GIVEN TEXT:
- - - -
April Series I Savings Bonds - A Little Better Deal Than 1-Year CDs

The Labor Department released the March CPI-U numbers today, and with these numbers, the next I Bond inflation component can be computed. If you have been following the CPI-U numbers over the last several months, you probably know that inflation hasn’t been that high even after factoring in the high gas prices. That has caused the next I Bond inflation component that will be announced in May to be on the low side. It should be an annualized rate of 1.18%. This number is added on to the I Bond fixed rate to derive the I Bond composite rate. The current I Bond inflation component is 1.76%.

I Bond Rates of Return for April 2013 Purchase

If you buy I Bonds before May, your I Bond will have a fixed rate of 0.00% and an inflation component of 1.76%. Thus, the composite rate is the same as the inflation rate of 1.76%. This rate will remain in effect for six months until October 1, 2013. The I Bond inflation component that the Treasury announces in May will take effect for your I Bond (purchased this month) in October. That will remain in effect for six months. Since we know the May I Bond inflation component, we can compute the I Bond return for the next year for I Bonds purchased in April.

From Treasury Direct I Savings Bonds FAQs:

The semiannual inflation rate announced in May is the change between the CPI-U figures from the preceding September and March

All previous CPI-U numbers are available from this government webpage. The CPI-U for September 2012 was 231.407. The March 2013 CPI-U was 232.773. This is an increase of 0.59%. The annualized version of this is 1.18%.
- - - -
(Stored data)
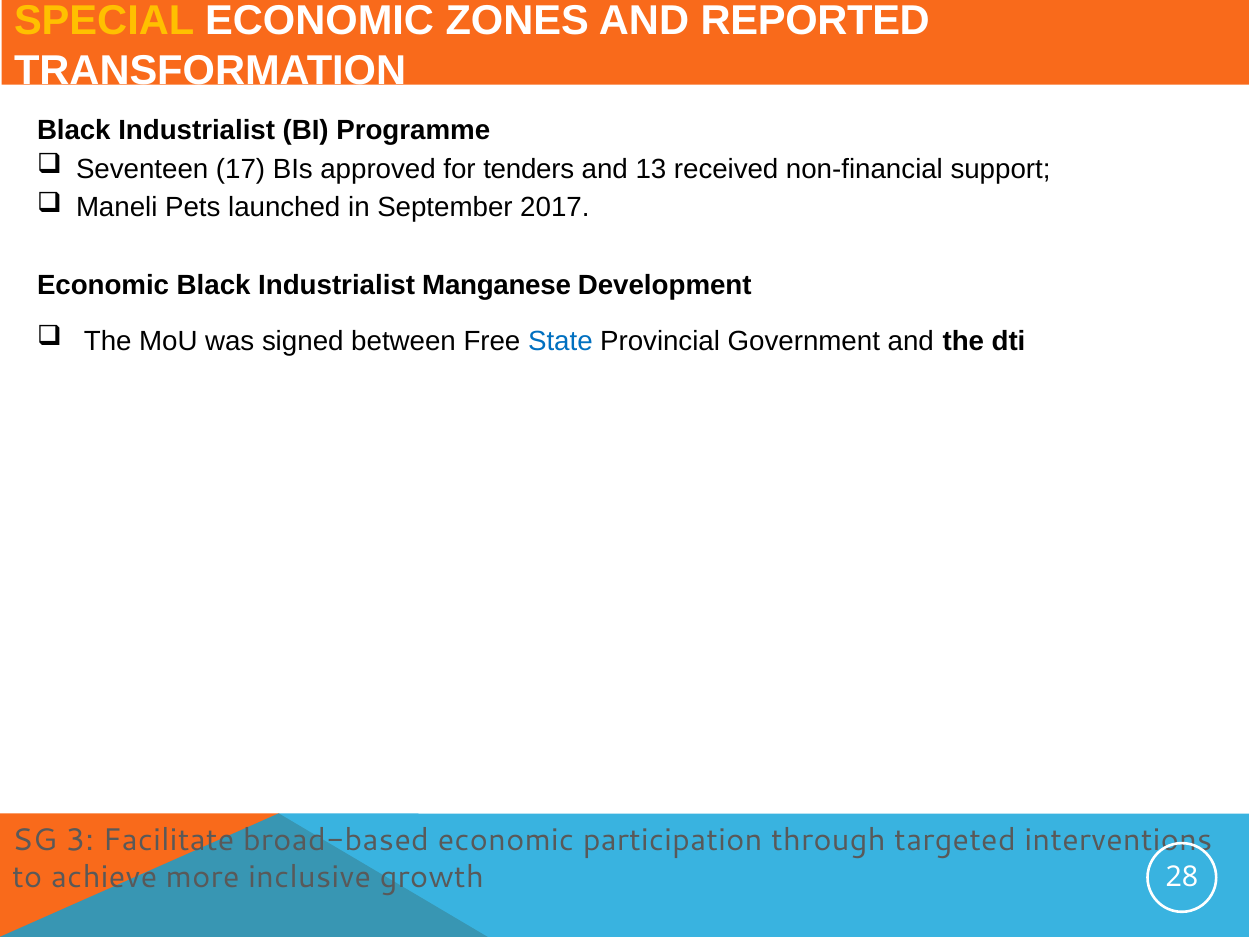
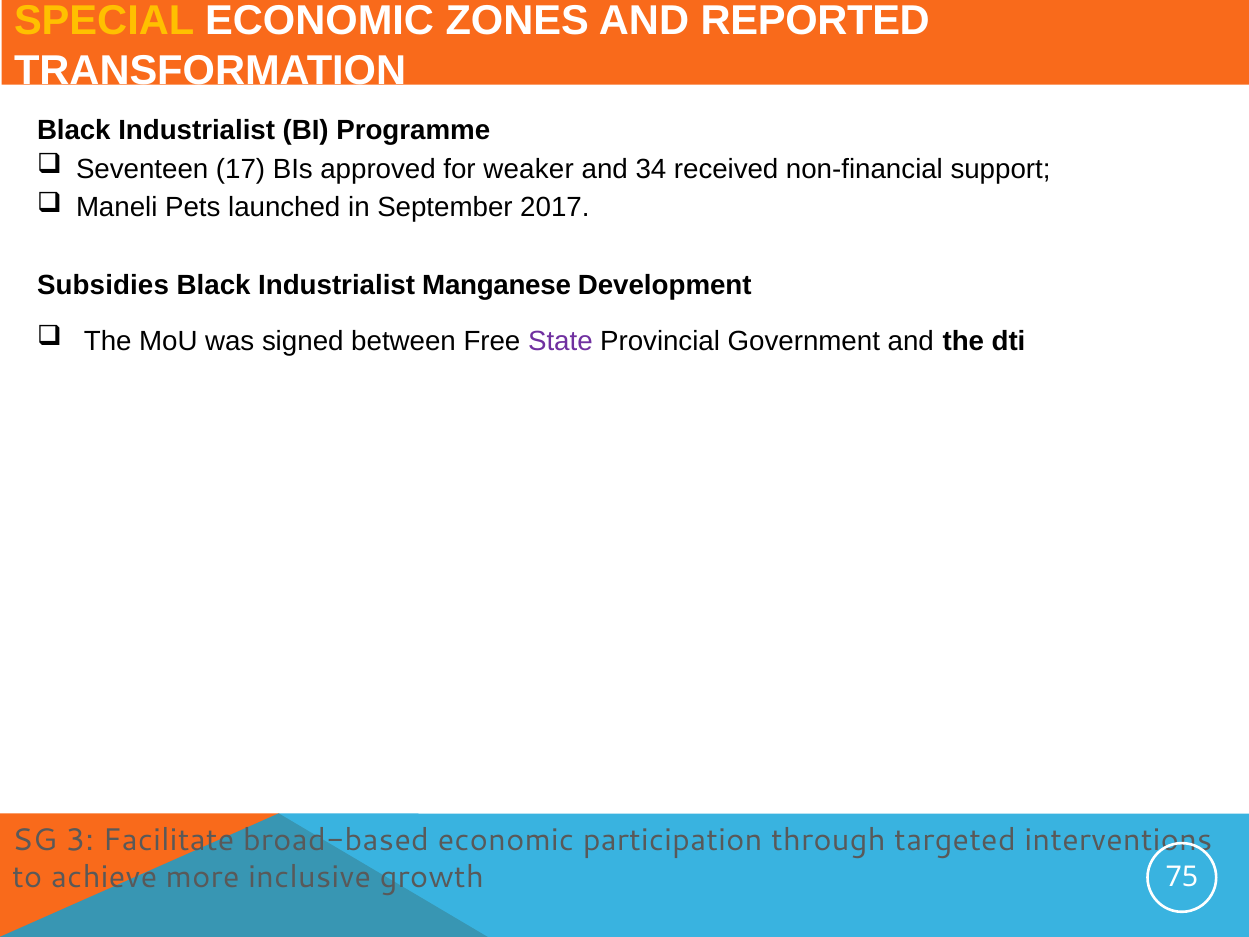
tenders: tenders -> weaker
13: 13 -> 34
Economic at (103, 285): Economic -> Subsidies
State colour: blue -> purple
28: 28 -> 75
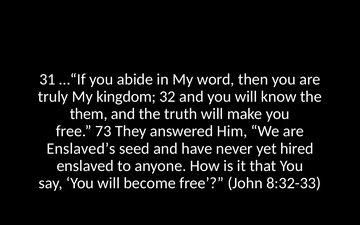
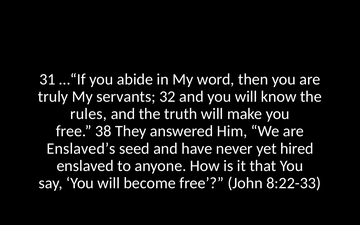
kingdom: kingdom -> servants
them: them -> rules
73: 73 -> 38
8:32-33: 8:32-33 -> 8:22-33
- - - -
TASK LIST:
- A) Duplicate every line of the picture pairs and their change lists, omitting the pictures.
- B) Go on with the I Bond rates text from its final sentence.
The records have no connection to the text on I Bond rates.

EXPECTED ANSWERS:
- A)
tenders: tenders -> weaker
13: 13 -> 34
Economic at (103, 285): Economic -> Subsidies
State colour: blue -> purple
28: 28 -> 75
kingdom: kingdom -> servants
them: them -> rules
73: 73 -> 38
8:32-33: 8:32-33 -> 8:22-33

- B)
If you buy before May, you'll receive the current I-Bond fixed rate of 0.00% for the life of the I Bond. The inflation component will be added to this rate and will change every 6 months. The current inflation component is 1.76%, and the composite rate is 1.76%. Here's an estimate of the return for the next year:

  • 1.76% from April 2013 through September 2013
  • 1.18% from October 2013 through March 2014

I Bonds increase in value on the first day of the month. So on May 1st, you'll earn the interest for the full month of May. So for maximum return, it's best to buy I Bonds near the end of the month and redeem them early in the month.

If you redeem an I Bond before 5 years, you lose the last 3 months of interest. So based on this and the above numbers, if you buy an I Bond on April 30, 2013 (best not to wait to the last day), the redemption value of the I Bond on April 1, 2014 would be about 1.18% higher. For 11 months, this comes out to an annualized yield of about 1.28%.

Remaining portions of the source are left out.